Billy Traylor, Baroque oboe
Oboist, early music specialist, and musicologist Billy Traylor, a native of Denham Springs, Louisiana, is currently pursuing a Master of Science in Information Studies at the University of Texas at Austin. A former student in Indiana University’s prestigious Early Music Institute, he also holds diplomas in oboe and bassoon performance from the University of New Orleans (BA 2001) and Northwestern State University of Louisiana (MM 2004), where he was Adjunct Instructor of Bassoon and Early Music. His master’s document was entitled “Antoine Reicha’s Duo pour piano et basson: An Analysis and Urtext Performing Edition,” in which he presented a formal analysis and new performing edition taken directly from the composer’s original manuscript of this rarely performed duo sonata for piano and bassoon. In addition to doctoral early music studies at Indiana University in Bloomington, Mr. Traylor has also completed doctoral coursework in musicology at the University of North Texas (Denton, TX) and Louisiana State University (Baton Rouge, LA).

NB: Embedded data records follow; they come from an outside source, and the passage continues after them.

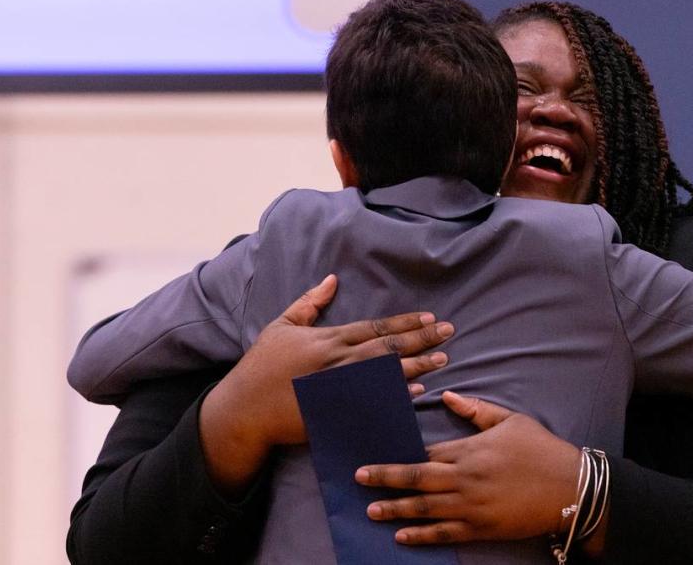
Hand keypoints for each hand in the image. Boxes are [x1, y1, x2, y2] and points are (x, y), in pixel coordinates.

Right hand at [200, 274, 452, 495]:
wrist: (244, 409)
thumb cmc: (261, 366)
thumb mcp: (282, 325)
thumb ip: (309, 302)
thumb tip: (331, 279)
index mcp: (328, 339)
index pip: (375, 327)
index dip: (404, 322)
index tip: (429, 317)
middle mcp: (337, 361)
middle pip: (388, 347)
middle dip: (421, 339)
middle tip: (448, 332)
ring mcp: (338, 388)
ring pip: (386, 373)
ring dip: (416, 365)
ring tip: (442, 358)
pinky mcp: (336, 412)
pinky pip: (374, 403)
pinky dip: (396, 396)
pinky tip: (417, 391)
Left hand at [355, 391, 581, 543]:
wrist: (569, 487)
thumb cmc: (540, 450)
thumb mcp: (510, 420)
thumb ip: (476, 410)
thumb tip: (449, 396)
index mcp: (470, 449)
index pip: (427, 453)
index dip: (401, 454)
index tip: (377, 453)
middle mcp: (465, 478)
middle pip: (416, 479)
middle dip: (385, 478)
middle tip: (359, 478)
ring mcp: (471, 506)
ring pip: (424, 508)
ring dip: (395, 509)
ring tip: (371, 510)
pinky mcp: (480, 528)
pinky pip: (444, 534)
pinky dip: (421, 536)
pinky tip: (401, 536)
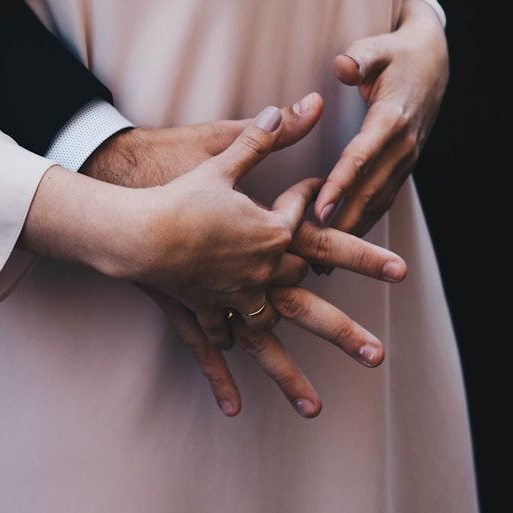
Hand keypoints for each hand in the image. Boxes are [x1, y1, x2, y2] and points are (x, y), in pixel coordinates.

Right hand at [81, 95, 404, 415]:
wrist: (134, 226)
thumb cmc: (179, 190)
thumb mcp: (222, 157)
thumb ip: (262, 136)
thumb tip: (299, 104)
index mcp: (271, 235)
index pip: (318, 233)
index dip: (343, 231)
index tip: (354, 224)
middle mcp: (258, 274)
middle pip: (307, 305)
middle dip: (345, 331)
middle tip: (378, 355)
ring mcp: (229, 298)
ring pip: (267, 342)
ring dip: (290, 377)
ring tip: (316, 408)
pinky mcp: (200, 309)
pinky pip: (214, 348)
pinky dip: (222, 378)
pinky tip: (234, 408)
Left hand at [314, 0, 447, 236]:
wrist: (434, 61)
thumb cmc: (397, 53)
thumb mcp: (378, 46)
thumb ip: (359, 58)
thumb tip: (343, 66)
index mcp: (391, 118)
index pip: (362, 155)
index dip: (341, 182)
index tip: (320, 207)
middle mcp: (402, 145)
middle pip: (370, 189)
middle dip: (343, 220)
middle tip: (312, 245)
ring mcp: (406, 159)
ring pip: (378, 201)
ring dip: (353, 230)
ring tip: (323, 258)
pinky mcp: (403, 166)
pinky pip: (383, 199)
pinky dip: (365, 222)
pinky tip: (344, 242)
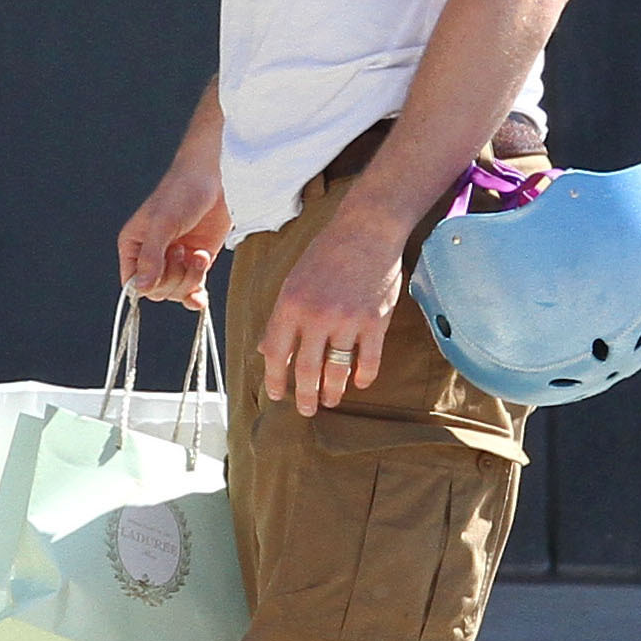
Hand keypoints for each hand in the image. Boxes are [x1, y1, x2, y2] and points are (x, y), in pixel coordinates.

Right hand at [118, 157, 229, 308]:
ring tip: (198, 255)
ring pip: (177, 292)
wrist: (210, 182)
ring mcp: (175, 262)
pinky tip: (201, 295)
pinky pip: (193, 291)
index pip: (132, 283)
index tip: (161, 271)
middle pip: (158, 291)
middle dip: (174, 277)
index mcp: (134, 247)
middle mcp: (152, 258)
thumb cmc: (180, 194)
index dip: (148, 285)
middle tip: (181, 250)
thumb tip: (142, 287)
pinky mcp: (195, 263)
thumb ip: (152, 256)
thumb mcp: (162, 224)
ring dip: (191, 278)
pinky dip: (198, 294)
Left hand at [259, 210, 403, 413]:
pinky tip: (360, 383)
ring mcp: (348, 319)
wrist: (367, 230)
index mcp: (290, 304)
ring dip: (333, 391)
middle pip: (307, 369)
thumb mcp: (294, 280)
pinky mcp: (375, 320)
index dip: (274, 378)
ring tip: (331, 400)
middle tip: (306, 411)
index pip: (276, 352)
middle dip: (305, 396)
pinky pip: (369, 359)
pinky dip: (364, 375)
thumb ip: (281, 316)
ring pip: (338, 370)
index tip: (276, 394)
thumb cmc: (326, 253)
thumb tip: (265, 348)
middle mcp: (317, 315)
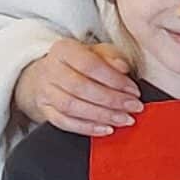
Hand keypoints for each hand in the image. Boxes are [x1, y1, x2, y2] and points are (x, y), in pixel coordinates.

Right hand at [14, 38, 143, 135]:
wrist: (53, 73)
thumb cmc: (82, 62)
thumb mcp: (99, 52)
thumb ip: (112, 57)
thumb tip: (122, 67)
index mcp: (64, 50)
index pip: (89, 64)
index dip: (114, 79)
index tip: (133, 90)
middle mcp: (51, 69)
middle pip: (80, 87)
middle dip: (111, 100)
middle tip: (133, 107)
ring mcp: (45, 91)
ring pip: (71, 106)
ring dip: (102, 116)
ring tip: (124, 119)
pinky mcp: (45, 110)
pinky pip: (64, 122)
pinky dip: (87, 128)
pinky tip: (106, 129)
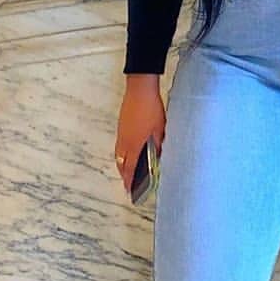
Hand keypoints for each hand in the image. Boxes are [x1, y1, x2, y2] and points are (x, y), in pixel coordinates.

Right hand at [115, 79, 165, 194]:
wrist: (140, 90)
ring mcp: (121, 133)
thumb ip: (158, 145)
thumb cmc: (151, 108)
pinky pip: (119, 145)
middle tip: (127, 184)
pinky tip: (128, 153)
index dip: (130, 181)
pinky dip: (122, 153)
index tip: (130, 190)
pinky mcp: (121, 126)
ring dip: (122, 165)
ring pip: (119, 155)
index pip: (130, 168)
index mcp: (134, 144)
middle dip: (124, 176)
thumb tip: (157, 156)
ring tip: (126, 172)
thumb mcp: (160, 130)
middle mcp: (125, 141)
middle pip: (121, 164)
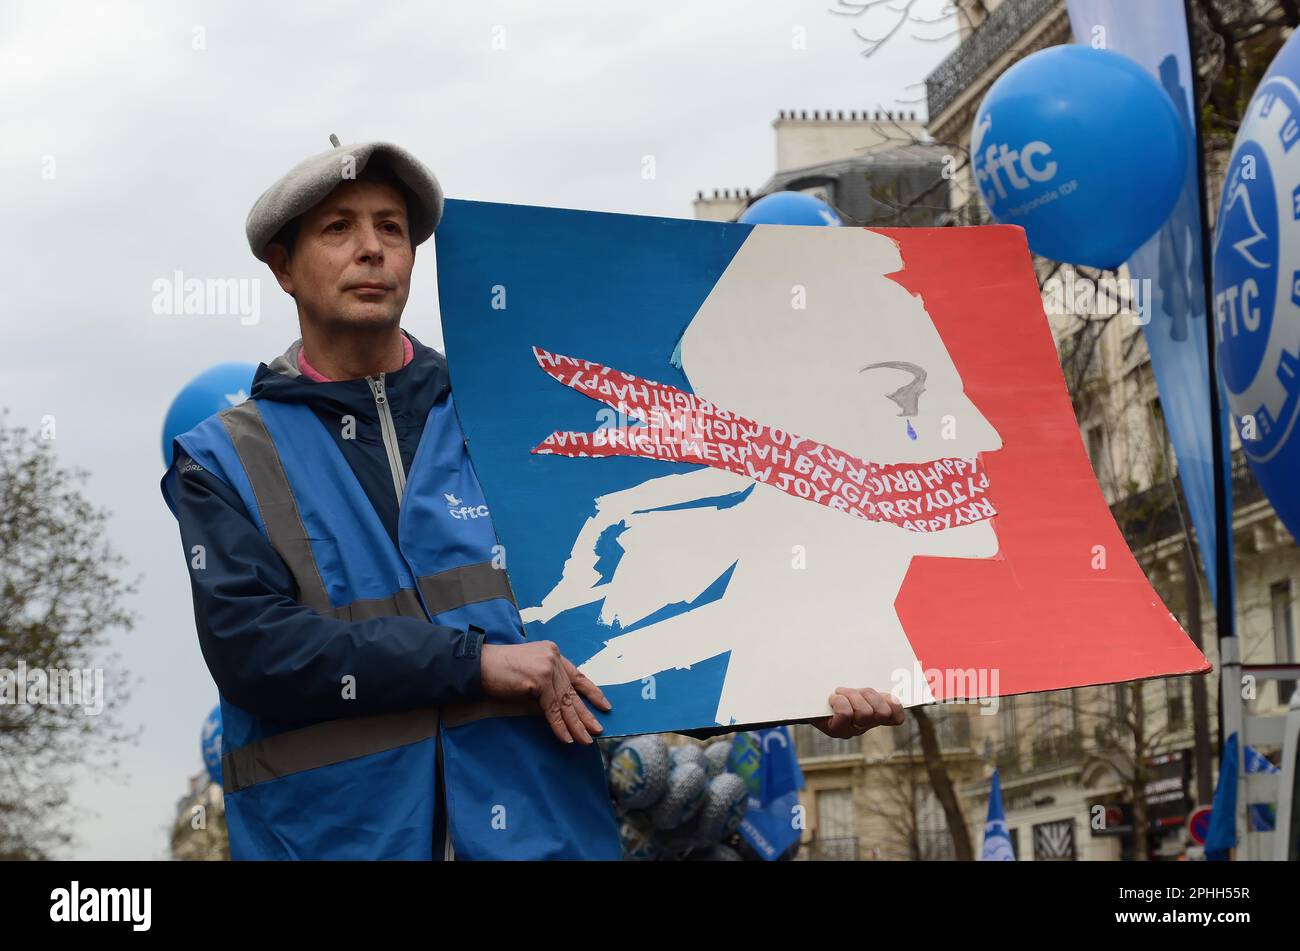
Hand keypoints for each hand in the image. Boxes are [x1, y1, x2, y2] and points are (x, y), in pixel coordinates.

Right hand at [479, 642, 611, 743]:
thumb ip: (546, 684)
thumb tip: (562, 707)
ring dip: (575, 725)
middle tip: (597, 729)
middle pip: (573, 692)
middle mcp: (553, 657)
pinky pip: (553, 709)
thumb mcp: (529, 674)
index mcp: (553, 653)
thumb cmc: (499, 671)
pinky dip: (559, 726)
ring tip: (585, 739)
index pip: (577, 675)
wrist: (478, 666)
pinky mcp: (539, 680)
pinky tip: (566, 738)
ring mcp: (547, 667)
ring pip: (565, 703)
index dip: (592, 692)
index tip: (604, 705)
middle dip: (585, 714)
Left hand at [812, 687, 904, 738]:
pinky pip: (846, 714)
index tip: (884, 696)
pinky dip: (840, 701)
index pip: (896, 717)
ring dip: (852, 696)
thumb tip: (893, 694)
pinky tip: (834, 699)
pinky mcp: (836, 731)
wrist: (808, 700)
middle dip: (868, 695)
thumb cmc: (835, 692)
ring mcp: (851, 730)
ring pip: (865, 712)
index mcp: (875, 714)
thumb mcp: (857, 688)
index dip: (895, 706)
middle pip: (881, 712)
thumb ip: (873, 691)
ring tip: (842, 693)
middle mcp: (865, 725)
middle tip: (854, 691)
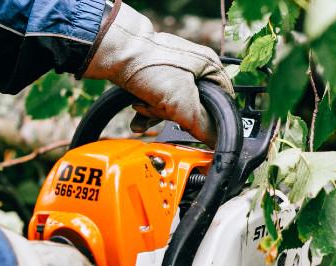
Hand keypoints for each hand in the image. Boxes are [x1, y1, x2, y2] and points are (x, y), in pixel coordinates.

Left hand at [81, 4, 232, 146]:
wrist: (114, 54)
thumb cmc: (149, 65)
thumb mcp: (182, 102)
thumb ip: (201, 124)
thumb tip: (215, 140)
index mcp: (209, 66)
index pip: (222, 99)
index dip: (212, 118)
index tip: (198, 129)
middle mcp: (193, 67)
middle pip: (194, 106)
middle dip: (173, 115)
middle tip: (164, 111)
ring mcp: (173, 71)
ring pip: (172, 106)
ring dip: (156, 115)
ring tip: (144, 111)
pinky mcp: (154, 76)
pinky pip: (156, 101)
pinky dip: (146, 110)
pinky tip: (138, 113)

Mr. Traylor is the Artistic Director of the Austin Baroque Orchestra and Coro Settecento, a period-instrument orchestra and choir based in Austin, Texas, which he founded in 2011, and in which he plays harpsichord, baroque oboe, and recorder. He also performs regularly as a baroque oboist and recorder player with La Follia Austin Baroque. Previously, in 2003, he founded Collegium Musicum Novæ Aureliæ, at the time Louisiana’s only actively performing orchestral ensemble for seventeenth- and eighteenth-century music, based in New Orleans. He studied historical oboes with the late Washington McClain (Indiana University), and has studied modern oboe with James Ryon (University of North Texas, formerly of Louisiana State University) and Tony Smith (Northwestern State University, emeritus), and harpsichord and fortepiano with Elisabeth Wright (Indiana University). He has performed with both modern- and period-instrument chamber ensembles and orchestras in Texas, Louisiana, Mississippi, Alabama, and Indiana.
His primary research interests as a musicologist include the history and development of the oboe and its repertoire, the music of colonial New Orleans and Mexico, music at the courts of Louis XIV and Frederick the Great, the music and lives of Louis Moreau Gottschalk and Antoine Reicha, and the traditional musics of Greece and the Aegean islands. He is currently completing a modern performing edition of François Chauvon’s Les Charmes de l’Harmonie, a long-ignored pastorale héroïque. He has also done extensive work with the Manuscrit des Ursulines, the only extant music manuscript from 18th-century New Orleans, and has edited several other forgotten chamber and orchestral works from the 18th century.